I still remember the first Christmas gift he ever gave me. We had been dating six months and it was our first official gift exchange. I opened the box to the largest size jeans I had ever seen with BOSS written down the side of the leg and a matching bright yellow shiny top. It, too, carried the word BOSS across it. It left me speechless. I later asked if he would mind if I took it back to the store to exchange it for something more my style. He let me, reluctantly, and he still mentions to this day that I exchange all his great gifts.

Oh, I wish that were the case. I was not able to take back the large frog figurine that shot water out of it's mouth while croaking nor the 20 miniature cactuses planted in the heaviest pot ever known to man. I kept those, but each time I passed them in the house I asked myself the same silent question---does he know anything about me? How is it that we've been together 15 years and he seems utterly clueless about my tastes, interests and wants?

That's why, a few years ago, I suggested we just focus on gifts for the kids and forgo our personal exchange. In some ways, he seemed relieved. I always thought he was relieved, however, because he didn't have to brave the stores to find a last-minute gift for me. I'm starting to wonder if he felt relief because he no longer had to carry the burden of my major expectations. I didn't want an expensive gift, or a hard to find gift, or an off-the-wall gift, but I did expect something even more difficult from him. A perfect gift that said he knew the very essence of my soul. Somewhat selfish and certainly unattainable, huh?

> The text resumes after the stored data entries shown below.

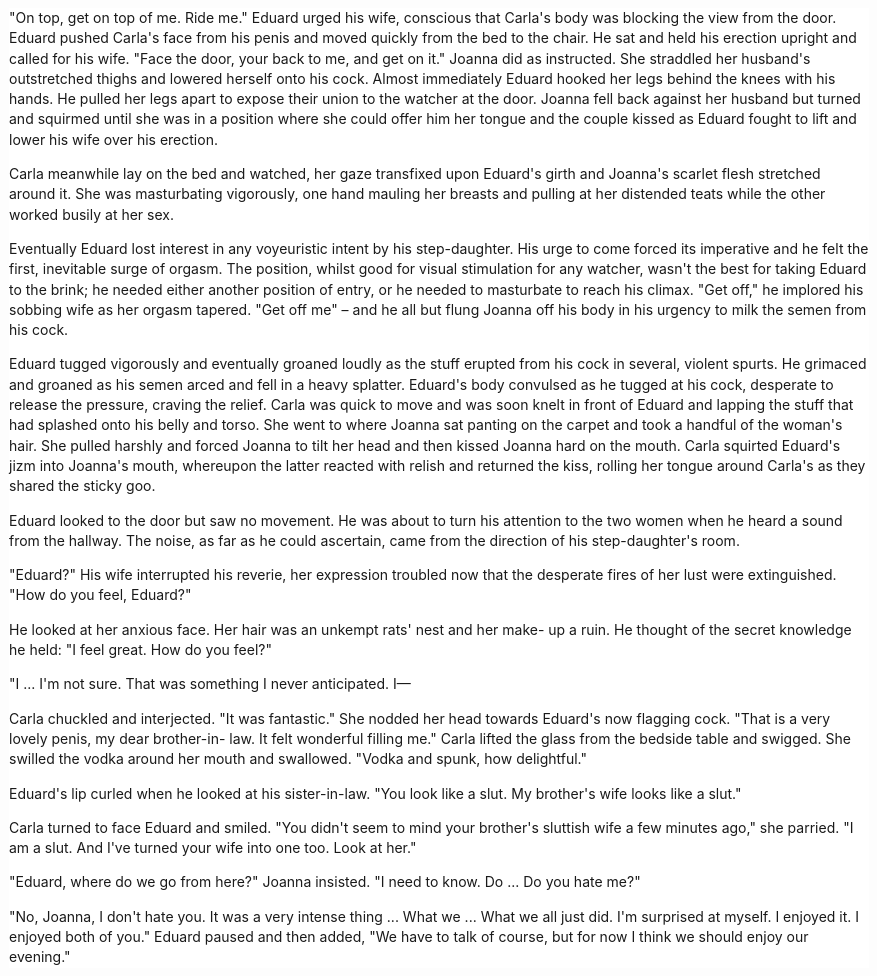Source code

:  "On top, get on top of me. Ride me." Eduard urged his wife, conscious that Carla's body was blocking the view from the door. Eduard pushed Carla's face from his penis and moved quickly from the bed to the chair. He sat and held his erection upright and called for his wife. "Face the door, your back to me, and get on it." Joanna did as instructed. She straddled her husband's outstretched thighs and lowered herself onto his cock. Almost immediately Eduard hooked her legs behind the knees with his hands. He pulled her legs apart to expose their union to the watcher at the door. Joanna fell back against her husband but turned and squirmed until she was in a position where she could offer him her tongue and the couple kissed as Eduard fought to lift and lower his wife over his erection. 

 Carla meanwhile lay on the bed and watched, her gaze transfixed upon Eduard's girth and Joanna's scarlet flesh stretched around it. She was masturbating vigorously, one hand mauling her breasts and pulling at her distended teats while the other worked busily at her sex. 

 Eventually Eduard lost interest in any voyeuristic intent by his step-daughter. His urge to come forced its imperative and he felt the first, inevitable surge of orgasm. The position, whilst good for visual stimulation for any watcher, wasn't the best for taking Eduard to the brink; he needed either another position of entry, or he needed to masturbate to reach his climax. "Get off," he implored his sobbing wife as her orgasm tapered. "Get off me" – and he all but flung Joanna off his body in his urgency to milk the semen from his cock. 

 Eduard tugged vigorously and eventually groaned loudly as the stuff erupted from his cock in several, violent spurts. He grimaced and groaned as his semen arced and fell in a heavy splatter. Eduard's body convulsed as he tugged at his cock, desperate to release the pressure, craving the relief. Carla was quick to move and was soon knelt in front of Eduard and lapping the stuff that had splashed onto his belly and torso. She went to where Joanna sat panting on the carpet and took a handful of the woman's hair. She pulled harshly and forced Joanna to tilt her head and then kissed Joanna hard on the mouth. Carla squirted Eduard's jizm into Joanna's mouth, whereupon the latter reacted with relish and returned the kiss, rolling her tongue around Carla's as they shared the sticky goo. 

 Eduard looked to the door but saw no movement. He was about to turn his attention to the two women when he heard a sound from the hallway. The noise, as far as he could ascertain, came from the direction of his step-daughter's room. 

 "Eduard?" His wife interrupted his reverie, her expression troubled now that the desperate fires of her lust were extinguished. "How do you feel, Eduard?" 

 He looked at her anxious face. Her hair was an unkempt rats' nest and her make- up a ruin. He thought of the secret knowledge he held: "I feel great. How do you feel?" 

 "I ... I'm not sure. That was something I never anticipated. I— 

 Carla chuckled and interjected. "It was fantastic." She nodded her head towards Eduard's now flagging cock. "That is a very lovely penis, my dear brother-in- law. It felt wonderful filling me." Carla lifted the glass from the bedside table and swigged. She swilled the vodka around her mouth and swallowed. "Vodka and spunk, how delightful." 

 Eduard's lip curled when he looked at his sister-in-law. "You look like a slut. My brother's wife looks like a slut." 

 Carla turned to face Eduard and smiled. "You didn't seem to mind your brother's sluttish wife a few minutes ago," she parried. "I am a slut. And I've turned your wife into one too. Look at her." 

 "Eduard, where do we go from here?" Joanna insisted. "I need to know. Do ... Do you hate me?" 

 "No, Joanna, I don't hate you. It was a very intense thing ... What we ... What we all just did. I'm surprised at myself. I enjoyed it. I enjoyed both of you." Eduard paused and then added, "We have to talk of course, but for now I think we should enjoy our evening."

Since I've come to that revelation this week, it's been a lot easier to look at all the parts of my unfinished Christmas box scattered across the kitchen table. Frustration at the loss of a $50 "perfect" gift has been replaced with love and understanding for the unselfish heart of the maker. It's a big ole' mess, but it's mine. He's a big ole' mess, but he's mine, too. While I'm still not sure what this fan in a box is going to turn out to be, maybe my hubby is finally right about this one. It will be my one perfect gift this Christmas.